I have the following function that I would like to vectorize in order to speed it up. the function takes one column vector of arbitrary length and must output a single number. The function is:
xs = np.array([0.3, 5.01, 13.5, -1.01, 66.0, -101.6, 41.44, 11.0, 36.2, 9.0])
def func(xs):
fitness = xs[0]
for i in xs:
if np.abs(i) > fitness:
fitness = np.abs(i - 30)
return fitness
CodePudding user response:
Let's rewrite the function to better visualize the action:
In [221]: xs = np.array([0.3, 5.01, 13.5, -1.01, 66.0, -101.6, 41.44, 11.0, 36.2, 9.0])
...: def func(xs):
...: x1 = np.abs(xs); x2 =np.abs(xs-30)
...: print(x1); print(x2)
...: fitness = x1[0]
...: for i,j in zip(x1,x2):
...: if i > fitness:
...: fitness = j
...: print(fitness)
...: return fitness
...:
In [222]: xs
Out[222]:
array([ 0.3 , 5.01, 13.5 , -1.01, 66. , -101.6 , 41.44,
11. , 36.2 , 9. ])
In [223]: func(xs)
[ 0.3 5.01 13.5 1.01 66. 101.6 41.44 11. 36.2 9. ]
[ 29.7 24.99 16.5 31.01 36. 131.6 11.44 19. 6.2 21. ]
0.3
24.990000000000002
24.990000000000002
24.990000000000002
36.0
131.6
131.6
131.6
131.6
131.6
Out[223]: 131.6
In [224]: x1 = np.abs(xs); x2 =np.abs(xs-30)

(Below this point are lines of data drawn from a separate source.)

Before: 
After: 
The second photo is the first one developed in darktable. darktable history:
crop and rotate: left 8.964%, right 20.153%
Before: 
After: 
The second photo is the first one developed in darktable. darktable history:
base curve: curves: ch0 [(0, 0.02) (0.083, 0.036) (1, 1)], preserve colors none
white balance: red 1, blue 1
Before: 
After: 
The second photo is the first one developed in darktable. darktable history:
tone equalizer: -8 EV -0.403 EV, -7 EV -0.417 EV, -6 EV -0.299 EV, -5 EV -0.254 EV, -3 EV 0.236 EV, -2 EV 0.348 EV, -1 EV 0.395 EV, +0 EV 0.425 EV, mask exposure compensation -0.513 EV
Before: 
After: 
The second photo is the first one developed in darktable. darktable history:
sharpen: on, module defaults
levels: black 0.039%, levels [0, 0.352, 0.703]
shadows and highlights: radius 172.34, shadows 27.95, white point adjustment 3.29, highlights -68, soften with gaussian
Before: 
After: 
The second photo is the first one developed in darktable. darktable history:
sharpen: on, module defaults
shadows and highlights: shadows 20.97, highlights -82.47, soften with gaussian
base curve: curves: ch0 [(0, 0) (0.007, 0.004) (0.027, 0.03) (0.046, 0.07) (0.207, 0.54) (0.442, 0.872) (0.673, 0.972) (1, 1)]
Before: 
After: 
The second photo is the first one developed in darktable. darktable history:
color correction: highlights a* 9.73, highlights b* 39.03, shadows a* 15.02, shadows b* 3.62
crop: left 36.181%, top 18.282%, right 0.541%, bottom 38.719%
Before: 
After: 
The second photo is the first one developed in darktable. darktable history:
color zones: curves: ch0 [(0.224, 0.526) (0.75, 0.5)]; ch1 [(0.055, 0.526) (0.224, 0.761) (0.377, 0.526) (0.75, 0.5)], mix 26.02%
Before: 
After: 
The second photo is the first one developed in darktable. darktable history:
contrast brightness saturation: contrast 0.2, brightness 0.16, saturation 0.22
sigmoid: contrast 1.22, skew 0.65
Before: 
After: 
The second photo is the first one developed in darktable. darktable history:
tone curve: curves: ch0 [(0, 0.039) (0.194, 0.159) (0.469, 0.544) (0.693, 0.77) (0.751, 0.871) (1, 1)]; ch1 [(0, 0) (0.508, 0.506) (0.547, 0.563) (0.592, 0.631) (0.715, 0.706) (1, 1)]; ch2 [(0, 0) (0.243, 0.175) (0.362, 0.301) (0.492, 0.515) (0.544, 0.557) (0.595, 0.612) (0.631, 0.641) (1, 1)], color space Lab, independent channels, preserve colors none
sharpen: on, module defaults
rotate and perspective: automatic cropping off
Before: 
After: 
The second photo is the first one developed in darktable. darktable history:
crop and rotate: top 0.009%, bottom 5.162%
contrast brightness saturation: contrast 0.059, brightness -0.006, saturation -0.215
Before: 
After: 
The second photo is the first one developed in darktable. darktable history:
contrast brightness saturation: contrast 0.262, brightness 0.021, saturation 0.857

So the successive values of fitness look a lot like the accumulated maximum of x2:
In [225]: np.maximum.accumulate(x2)
Out[225]:
array([ 29.7 , 29.7 , 29.7 , 31.01, 36. , 131.6 , 131.6 , 131.6 ,
131.6 , 131.6 ])
Or skipping the first value of x2:
In [226]: np.maximum.accumulate(x2[1:])
Out[226]:
array([ 24.99, 24.99, 31.01, 36. , 131.6 , 131.6 , 131.6 , 131.6 ,
131.6 ])
That's not a perfect substitute, but may give you/us some ideas of how to make it better.
CodePudding user response:
You can try,
index = np.argmax(np.abs(xs)-np.hstack([xs[0],xs][:-1]))
#basically does `abs(x[i]) - x[i-1]`
np.abs(xs[index]-30*np.bool_(index))
#30*np.bool_(index) is to make sure to return the first element as-is if its the largest element.